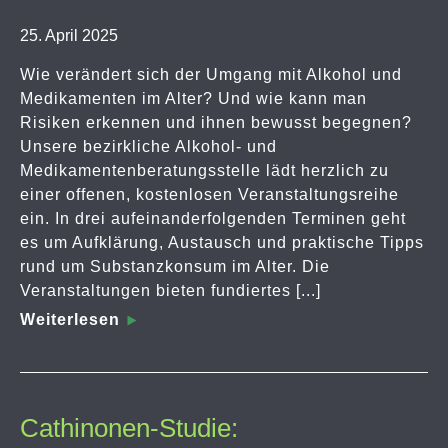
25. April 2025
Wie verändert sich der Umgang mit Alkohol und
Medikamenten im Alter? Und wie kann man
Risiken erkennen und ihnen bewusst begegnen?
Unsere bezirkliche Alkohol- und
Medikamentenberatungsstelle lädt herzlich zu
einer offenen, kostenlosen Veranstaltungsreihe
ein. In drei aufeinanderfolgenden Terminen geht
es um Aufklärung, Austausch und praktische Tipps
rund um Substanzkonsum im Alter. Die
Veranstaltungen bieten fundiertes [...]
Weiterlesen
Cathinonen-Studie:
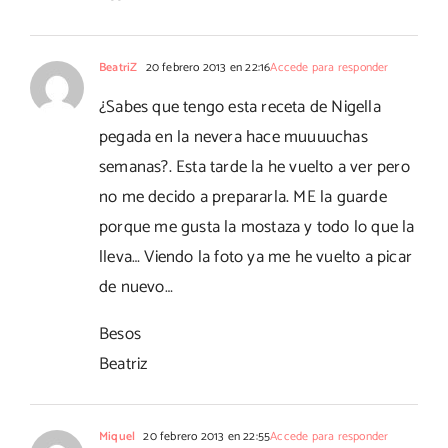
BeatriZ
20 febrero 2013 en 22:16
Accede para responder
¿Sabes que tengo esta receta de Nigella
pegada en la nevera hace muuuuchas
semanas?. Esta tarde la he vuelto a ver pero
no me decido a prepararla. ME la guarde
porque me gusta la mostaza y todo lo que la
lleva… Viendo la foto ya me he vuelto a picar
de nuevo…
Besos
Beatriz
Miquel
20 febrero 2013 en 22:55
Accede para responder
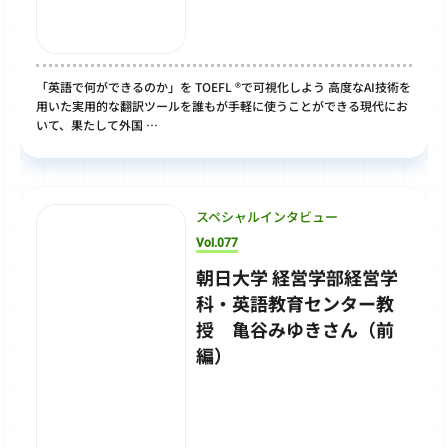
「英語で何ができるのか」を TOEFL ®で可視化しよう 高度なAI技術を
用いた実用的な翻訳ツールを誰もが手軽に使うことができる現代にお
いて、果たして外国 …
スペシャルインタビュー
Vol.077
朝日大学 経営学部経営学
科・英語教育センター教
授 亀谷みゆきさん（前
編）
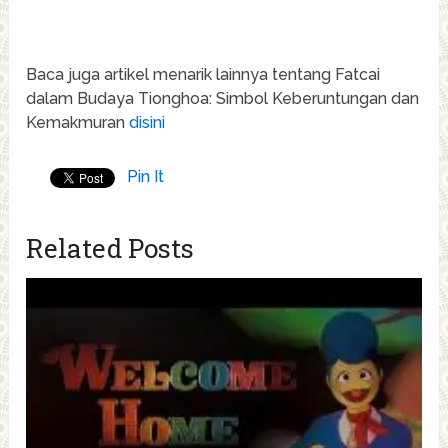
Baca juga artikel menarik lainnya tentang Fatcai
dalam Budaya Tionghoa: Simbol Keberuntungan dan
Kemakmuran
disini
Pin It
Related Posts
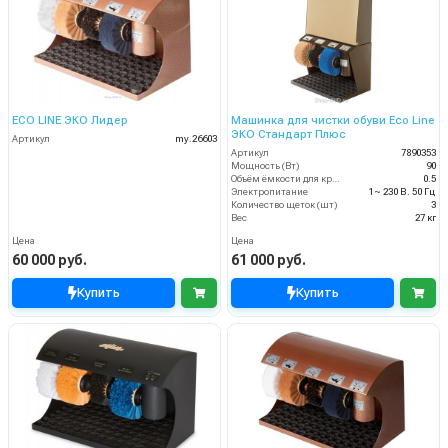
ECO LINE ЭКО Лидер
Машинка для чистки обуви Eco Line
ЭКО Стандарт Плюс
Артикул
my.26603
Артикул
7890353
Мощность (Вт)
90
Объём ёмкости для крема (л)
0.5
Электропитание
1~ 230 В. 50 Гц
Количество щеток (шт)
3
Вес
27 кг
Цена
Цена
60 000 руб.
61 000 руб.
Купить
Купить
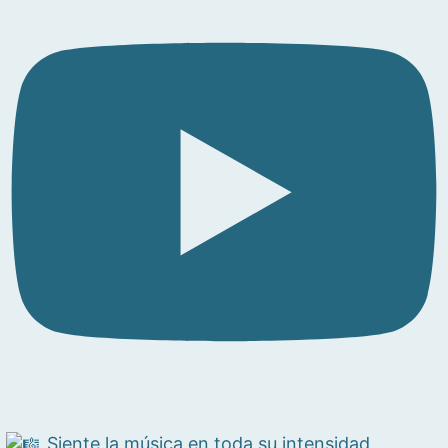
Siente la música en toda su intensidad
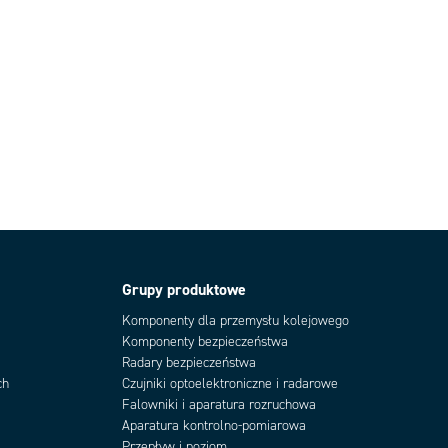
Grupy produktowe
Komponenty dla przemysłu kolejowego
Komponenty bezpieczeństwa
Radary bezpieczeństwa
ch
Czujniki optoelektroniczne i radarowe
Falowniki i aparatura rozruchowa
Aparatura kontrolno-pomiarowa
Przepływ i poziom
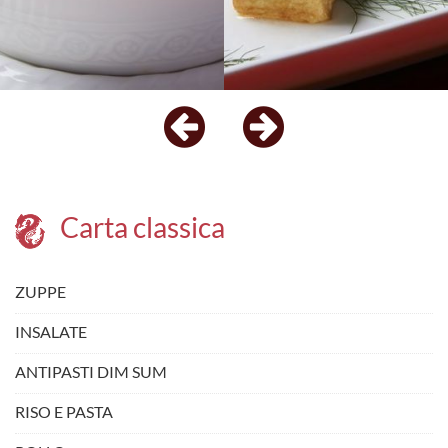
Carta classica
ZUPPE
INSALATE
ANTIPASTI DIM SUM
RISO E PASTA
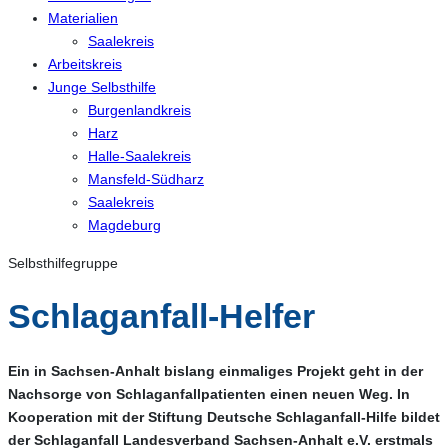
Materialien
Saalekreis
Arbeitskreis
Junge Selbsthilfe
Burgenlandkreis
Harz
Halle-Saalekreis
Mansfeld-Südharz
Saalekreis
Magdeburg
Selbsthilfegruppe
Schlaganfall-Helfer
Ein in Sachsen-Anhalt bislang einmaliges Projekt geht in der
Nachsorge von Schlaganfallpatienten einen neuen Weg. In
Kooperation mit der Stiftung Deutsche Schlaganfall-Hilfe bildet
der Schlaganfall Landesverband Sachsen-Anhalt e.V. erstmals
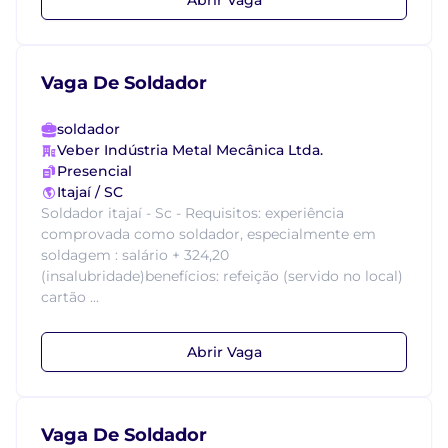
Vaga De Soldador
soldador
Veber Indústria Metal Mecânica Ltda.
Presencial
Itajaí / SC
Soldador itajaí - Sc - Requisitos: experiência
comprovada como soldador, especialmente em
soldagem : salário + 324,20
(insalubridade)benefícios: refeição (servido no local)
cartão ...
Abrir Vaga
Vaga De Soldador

※

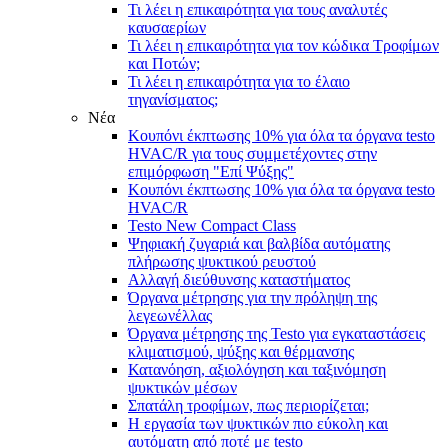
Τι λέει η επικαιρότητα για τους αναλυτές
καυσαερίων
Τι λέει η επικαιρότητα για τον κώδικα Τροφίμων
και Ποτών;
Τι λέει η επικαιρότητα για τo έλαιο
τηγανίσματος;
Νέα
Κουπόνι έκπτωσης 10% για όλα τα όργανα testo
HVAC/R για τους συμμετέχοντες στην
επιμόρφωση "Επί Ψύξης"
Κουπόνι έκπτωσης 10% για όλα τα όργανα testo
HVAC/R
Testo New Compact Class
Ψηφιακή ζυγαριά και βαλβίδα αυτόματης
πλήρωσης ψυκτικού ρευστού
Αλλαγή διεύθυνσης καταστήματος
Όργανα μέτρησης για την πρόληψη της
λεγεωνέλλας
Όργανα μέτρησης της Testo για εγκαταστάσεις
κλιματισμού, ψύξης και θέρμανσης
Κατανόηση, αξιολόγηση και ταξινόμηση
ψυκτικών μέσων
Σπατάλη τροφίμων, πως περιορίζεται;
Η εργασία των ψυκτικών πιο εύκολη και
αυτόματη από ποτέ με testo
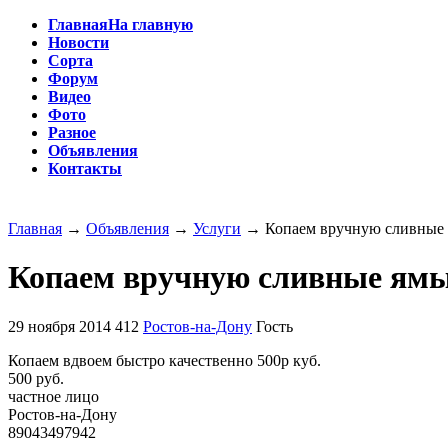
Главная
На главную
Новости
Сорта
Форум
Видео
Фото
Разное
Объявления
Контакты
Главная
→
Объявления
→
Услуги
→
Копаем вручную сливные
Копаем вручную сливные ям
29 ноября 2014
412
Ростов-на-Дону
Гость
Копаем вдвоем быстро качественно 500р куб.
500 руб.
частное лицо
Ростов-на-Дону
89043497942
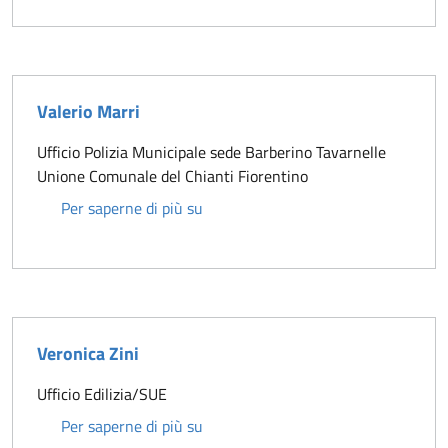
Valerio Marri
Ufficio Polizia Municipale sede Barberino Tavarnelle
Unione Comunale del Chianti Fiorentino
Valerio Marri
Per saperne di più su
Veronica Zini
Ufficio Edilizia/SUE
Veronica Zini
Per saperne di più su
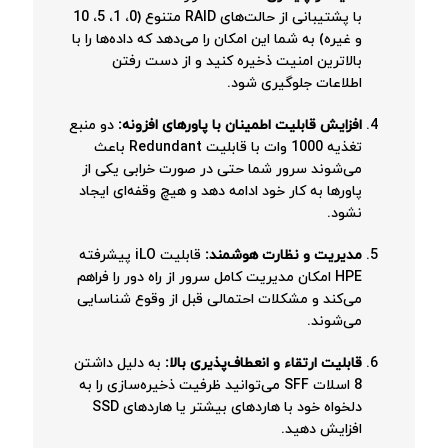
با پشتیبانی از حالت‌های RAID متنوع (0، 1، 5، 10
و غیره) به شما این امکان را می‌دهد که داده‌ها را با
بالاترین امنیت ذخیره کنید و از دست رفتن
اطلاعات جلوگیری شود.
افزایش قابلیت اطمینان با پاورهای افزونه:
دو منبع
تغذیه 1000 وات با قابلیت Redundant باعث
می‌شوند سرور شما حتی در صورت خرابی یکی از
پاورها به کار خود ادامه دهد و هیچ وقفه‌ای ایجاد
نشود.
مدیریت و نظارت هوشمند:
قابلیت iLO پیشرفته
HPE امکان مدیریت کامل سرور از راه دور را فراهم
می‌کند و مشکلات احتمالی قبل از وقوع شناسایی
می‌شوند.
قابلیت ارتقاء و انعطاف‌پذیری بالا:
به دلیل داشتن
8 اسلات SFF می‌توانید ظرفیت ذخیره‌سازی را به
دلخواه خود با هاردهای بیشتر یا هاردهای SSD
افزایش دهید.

※

**Exercise objective**
The answer should be all lines from the entries above that hold the word "сливные".

**Response to the exercise**
Копаем вручную сливные
Копаем вручную сливные ям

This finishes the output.